L’Atalanta prova a soffiare Criscito e i figli al Genoa, ma lui dice no: il retroscena

Rifiutata la proposta della Dea per la panchina dell'Under 23 al posto del suo amico Bocchetti
Chiara Zucchelli
2 min

Il cuore di Mimmo Criscito dice, ancora, Genoa. E per questo rinuncia a un’offerta importante dell’Atalanta. La storia risale a qualche settimana fa: Michele Sbravati è il responsabile del vivaio del Genoa dal 2008 al 2024, quando le strade si separano perché approda alla Juventus. Al Genoa resta in eredità un altro Sbravati, Jacopo, suo figlio, allenatore nel settore giovanile. Guida la Primavera, pochi giorni fa viene sollevato dall’incarico e gli viene offerta l’Under 15. Rifiuta. Il ruolo passa a Criscito e il futuro è già delineato: oggi i ragazzi, domani la prima squadra.

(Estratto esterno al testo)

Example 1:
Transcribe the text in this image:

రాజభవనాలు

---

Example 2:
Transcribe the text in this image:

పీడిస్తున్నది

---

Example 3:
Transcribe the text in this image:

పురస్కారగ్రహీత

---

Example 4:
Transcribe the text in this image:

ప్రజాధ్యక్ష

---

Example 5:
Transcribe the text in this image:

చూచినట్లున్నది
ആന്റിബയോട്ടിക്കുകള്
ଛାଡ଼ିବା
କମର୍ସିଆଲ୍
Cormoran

Criscito sta bene al Genoa e si sente genoano: resta a Genova

Nel frattempo Sbravati lascia la Juve e va all’Atalanta. E cosa fa? Fa chiamare Criscito per proporgli la panchina dell’Under 23 allenata dall’amico di Mimmo, Salvatore Bocchetti. E con lui in nerazzurro ci sarebbe spazio anche per i figli Alfredo (difensore classe 2012) e Alessandro (attaccante classe 2013), di cui da tempo si parla un gran bene, in Liguria e non solo. La trattativa, chiamiamola così, non va a buon fine perché Mimmo Criscito non solo sta bene al Genoa e si sente genoano, ma ha dato una parola e la vuole mantenere. Anche perché sa che quando andrà via De Rossi salvo tragedie il posto sarà suo. E poi a buon peso è pure amico di Salvatore Bocchetti. Risultato: Criscito resta ovviamente a Genova e con lui tutta la famiglia.